• **Given records**
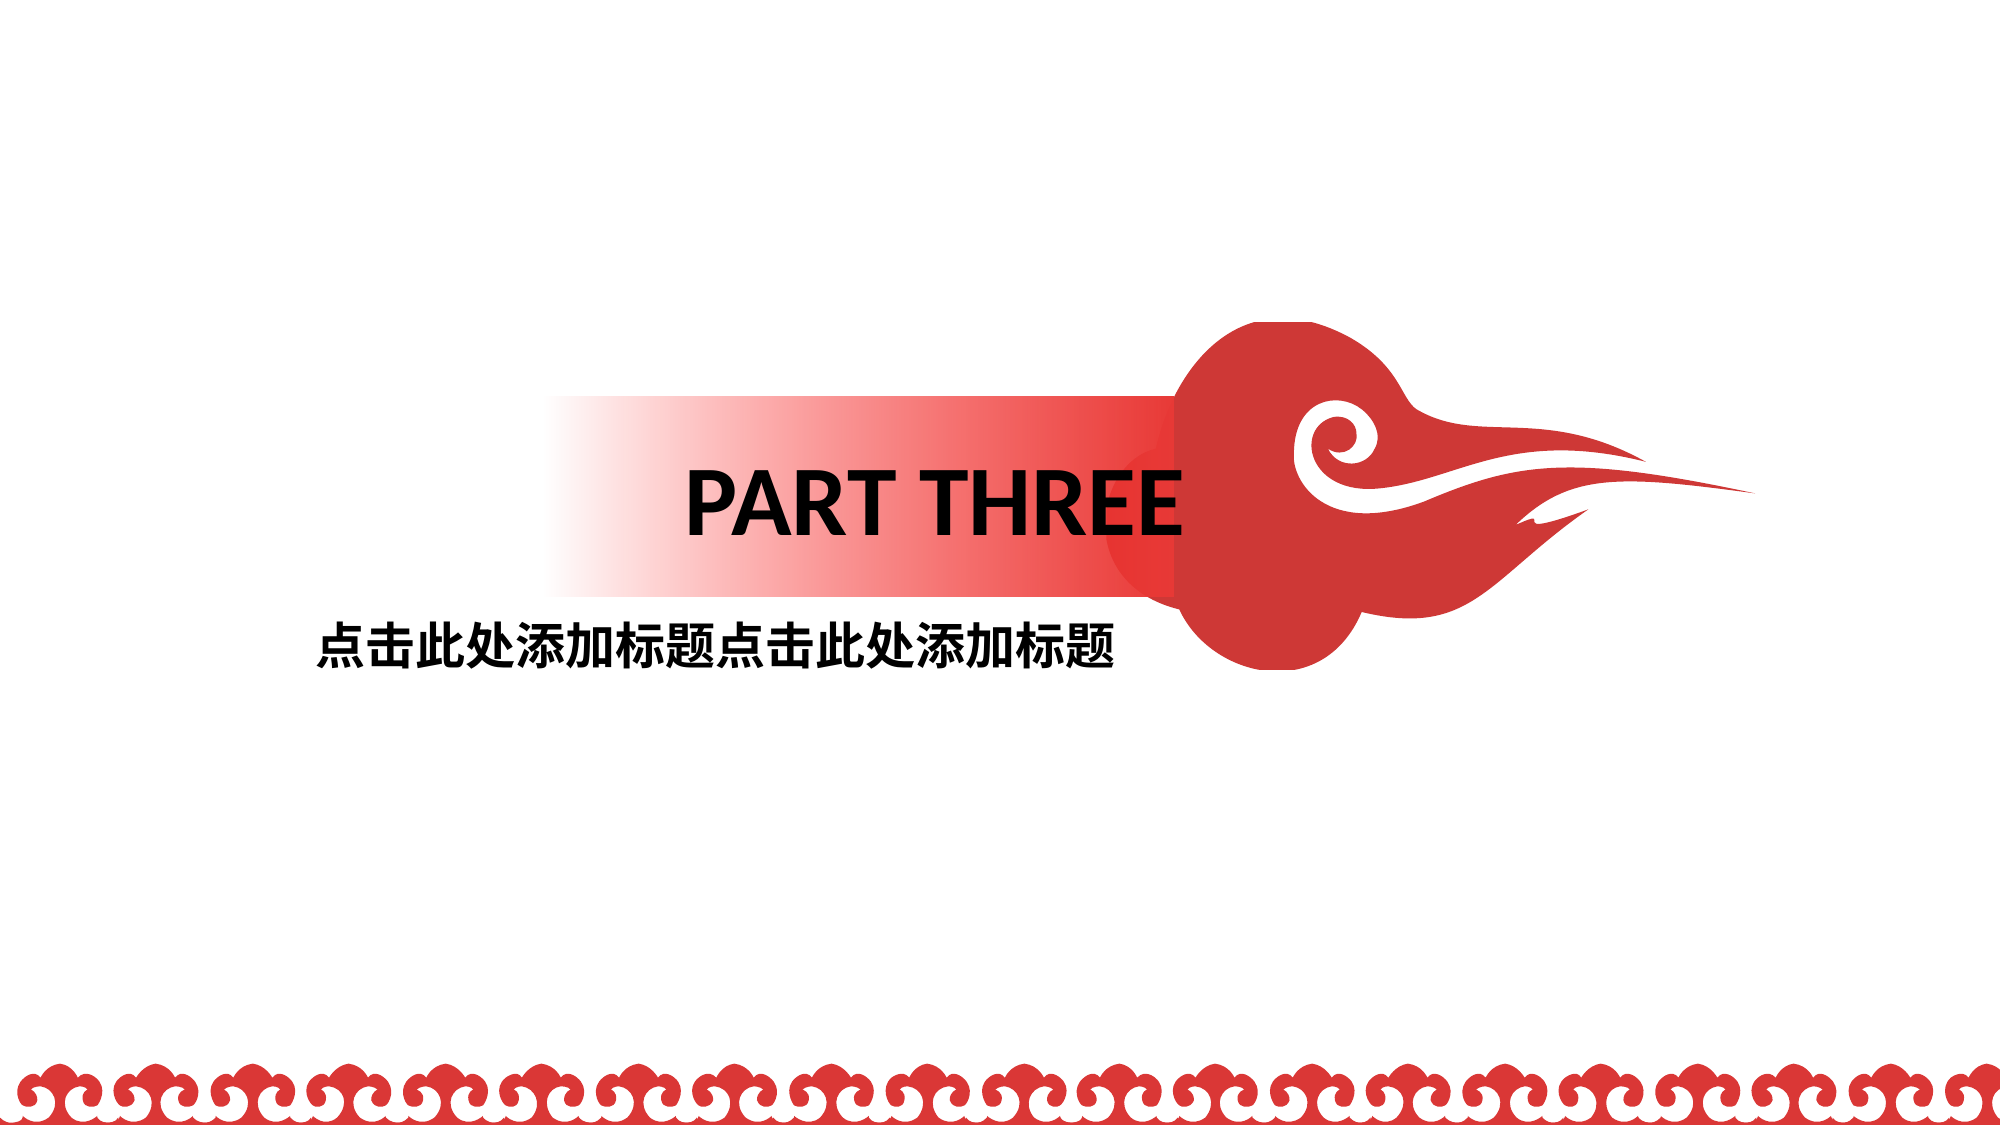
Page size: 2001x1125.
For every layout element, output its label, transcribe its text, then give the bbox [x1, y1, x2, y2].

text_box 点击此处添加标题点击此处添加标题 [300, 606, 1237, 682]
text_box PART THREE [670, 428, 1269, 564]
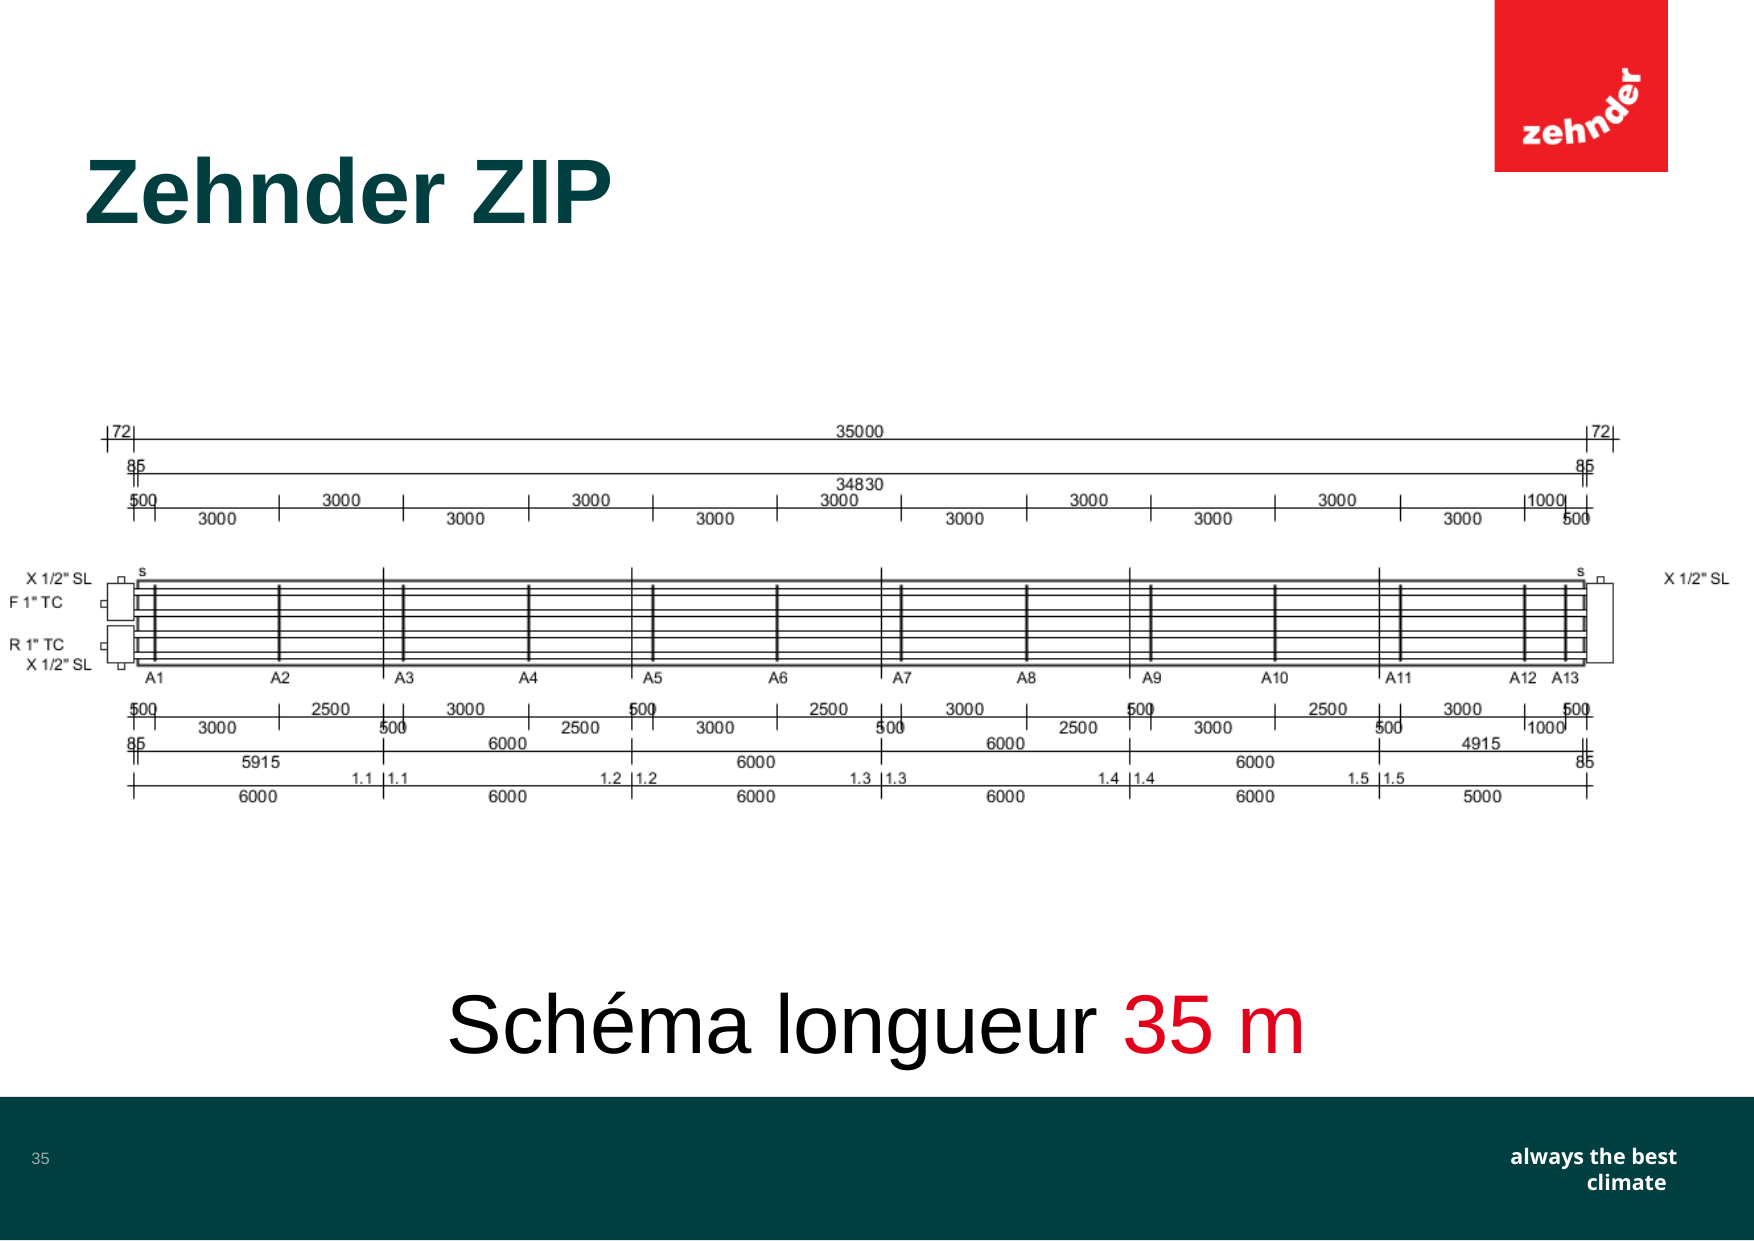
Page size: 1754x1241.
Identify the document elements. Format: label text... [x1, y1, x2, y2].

• **Task**
The reply must consist solely of the lines from the one containing "Page size: 1754x1241." through the last line of the data, reproduced exactly.

• **Exercise output**
Page size: 1754x1241.
Identify the document elements. Format: label text... [x1, y1, x2, y2].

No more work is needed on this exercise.